What other kinds of side effects might I have?

In addition to side effects caused by the dose of medication, there may be symptoms that occur in some, but not all, people who take the drug. This is called an idiosyncratic side effect. Some people notice weight gain, unrelated to calories eaten, on certain seizure medications. Valproate (Depakote) may be the most common drug to have this side effect, but it has been noted with carbamazepine (Tegretol, Carbatrol) and gabapentin (Neurontin) as well. Felbamate (Felbatol), topiramate (Topamax), and zonisamide (Zonegran) can cause weight loss.

Phenytoin (Dilantin) may cause undesirable cosmetic side effects, such as excessive hair growth (including facial hair) and coarsening of the features. Again, this does not happen to everyone, and is more likely to occur after prolonged use.

Mood changes seem to be more common with phenobarbital (Luminal) or primidone (Mysoline), but any seizure medication can make some people feel depressed or irritable. Obviously, these symptoms may be caused by something other than epilepsy medicine, such as illness or stress. Give your doctor as much information as possible to help determine the underlying cause.

Your ability to think clearly or to concentrate can be affected by several epilepsy medicines, including phenytoin (Dilantin), carbamazepine (Tegretol, Carbatrol), topiramate (Topamax), phenobarbital (Luminal), and primidone (Mysoline).

Some drugs may cause bone loss and increase the risk for osteoporosis.
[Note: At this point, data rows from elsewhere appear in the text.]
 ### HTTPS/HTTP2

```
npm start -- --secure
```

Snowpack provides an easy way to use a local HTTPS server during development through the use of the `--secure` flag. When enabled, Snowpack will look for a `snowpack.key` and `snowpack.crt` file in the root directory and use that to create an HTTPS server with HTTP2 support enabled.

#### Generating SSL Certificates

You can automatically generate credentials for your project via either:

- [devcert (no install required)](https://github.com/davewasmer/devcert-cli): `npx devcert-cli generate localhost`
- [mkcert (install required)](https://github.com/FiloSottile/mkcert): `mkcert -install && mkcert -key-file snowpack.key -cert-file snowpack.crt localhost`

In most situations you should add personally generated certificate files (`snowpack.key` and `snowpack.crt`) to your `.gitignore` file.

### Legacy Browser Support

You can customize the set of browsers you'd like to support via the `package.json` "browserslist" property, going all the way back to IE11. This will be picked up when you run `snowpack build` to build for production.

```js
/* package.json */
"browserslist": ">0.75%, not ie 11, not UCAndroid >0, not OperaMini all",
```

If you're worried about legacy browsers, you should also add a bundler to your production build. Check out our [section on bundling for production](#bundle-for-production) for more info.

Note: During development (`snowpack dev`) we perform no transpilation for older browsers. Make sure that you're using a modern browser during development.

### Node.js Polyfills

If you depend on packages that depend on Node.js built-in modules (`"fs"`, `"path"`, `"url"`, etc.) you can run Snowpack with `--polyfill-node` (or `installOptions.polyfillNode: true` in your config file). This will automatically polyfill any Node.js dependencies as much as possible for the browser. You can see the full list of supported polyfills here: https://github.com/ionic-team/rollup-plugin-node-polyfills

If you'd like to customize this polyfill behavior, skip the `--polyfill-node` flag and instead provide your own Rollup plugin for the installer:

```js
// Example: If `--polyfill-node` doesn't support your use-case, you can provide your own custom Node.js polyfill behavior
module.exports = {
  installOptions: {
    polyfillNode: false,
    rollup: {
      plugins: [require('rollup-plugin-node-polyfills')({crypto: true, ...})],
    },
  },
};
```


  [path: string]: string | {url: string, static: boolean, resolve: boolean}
It is important to make certain that you are receiving adequate calcium (For women, 1200 mg/day if menstruating and 1500 mg/day if post-menopausal) when taking these medications.

In women, other antiepilepsy drugs are associated with changes in the menstrual cycle. If you notice a change in the length or regularity of your periods, let your health care provider know.

There are some rare, dangerous side effects (including liver failure and blood disorders) that may initially show up only in a blood test. This is one reason why your doctor may order more frequent lab work when you first start a new medication. Most of these serious side effects show up in the first few months of taking a medicine, are not dose-related and are unlikely to occur later.

What does it mean when my doctor orders a "blood level" on my seizure medication?

When you take a medication for epilepsy, only a portion of it enters your bloodstream and goes to the brain cells for seizure control. Some of it is metabolized (processed) in the liver into a substance that is not effective against seizures; some of it may be eliminated from the body by the kidneys or the intestine. The amount in the bloodstream, the "blood level," is measured by a laboratory test to determine how much medication is available to control seizures. This gives your doctor a practical range to make judgments about your medication dose. This information, together with information you share about seizure control and possible side effects, helps determine how much medicine you should be taking.